Things not to do: Place a cap on maximum earnings

The earnings of Chief Executive Officers have risen spectacularly over the course of the century. This has been especially true of those involved in the finance industries, but has also been true of most of the FTSE 100 companies. Salaries and bonuses running into millions of pounds are common, and even those running into tens of millions are not unknown. The gap between what is earned by the average employees of a company and what is earned by its executives has widened dramatically over the same period.  

There are calls for government to take action by setting an upper limit on what executives can earn, and by legislating to impose a maximum ratio between the earnings of average employees and those of directors and board members. The claim by some is that directors have been abusing their power by voting themselves unjustified salary and bonus increases simply because they can, and that only legislation can curb this misuse of power.

One reason behind these dramatic increases has been globalization, and another has been advances in technology. Globalization has opened up vast new markets for firms and placed a premium on successful expansion. The rewards of this activity have been huge, spawning multinationals with an outreach into many countries.

Technology has seen the rise of hugely profitable companies such as Google, Amazon, Apple and Facebook, all of which make huge sums on a global scale and have seen their shares rocket as they have expanded.

This backdrop has meant that successful chief executives can make a dramatic contribution to corporate earnings. There is a limited pool of outstanding talent, as there is in many sports. It means that those at the peak of their profession or their performance are in great demand. Because they are in relatively short supply, organizations bid against each other to secure them. This happens in business as in football. The presence of Ronaldo on a team can make the difference between success and failure, and the same is true of top executives. Often when a talented director leaves a company, its shares plunge in consequence. The recruitment of a known outstanding talent can similarly see an immediate increase in a company's shares.

Top executives are paid huge sums because, for the most part, they earn it for their companies. In a highly competitive world with great revenues at stake, companies want to hire the best, and to hire the best they must pay the most.

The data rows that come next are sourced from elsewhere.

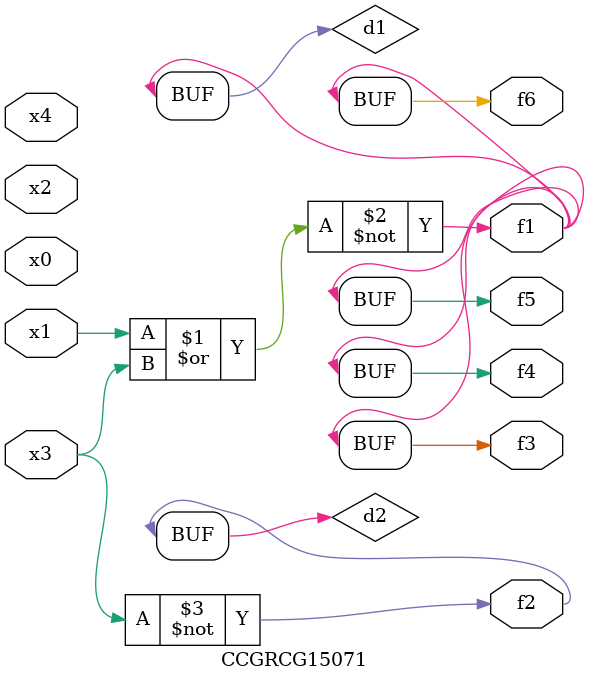
<source format=v>
module CCGRCG15071(
	input x0, x1, x2, x3, x4,
	output f1, f2, f3, f4, f5, f6
);

	wire d1, d2;

	nor (d1, x1, x3);
	not (d2, x3);
	assign f1 = d1;
	assign f2 = d2;
	assign f3 = d1;
	assign f4 = d1;
	assign f5 = d1;
	assign f6 = d1;
endmodule

</source>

There are undoubtedly some cases of abuse, in which executives are given rewards beyond any value they have added to their company, but the solution here is not to limit maximum earnings and punish the ones who are worth it, but to encourage shareholders to resist unjustified awards. A maximum earnings limit would severely damage the UK economy by depriving its companies of the top talent that can augment their revenues. The UK would be reduced to employing second rate people and would become a second-rate economy.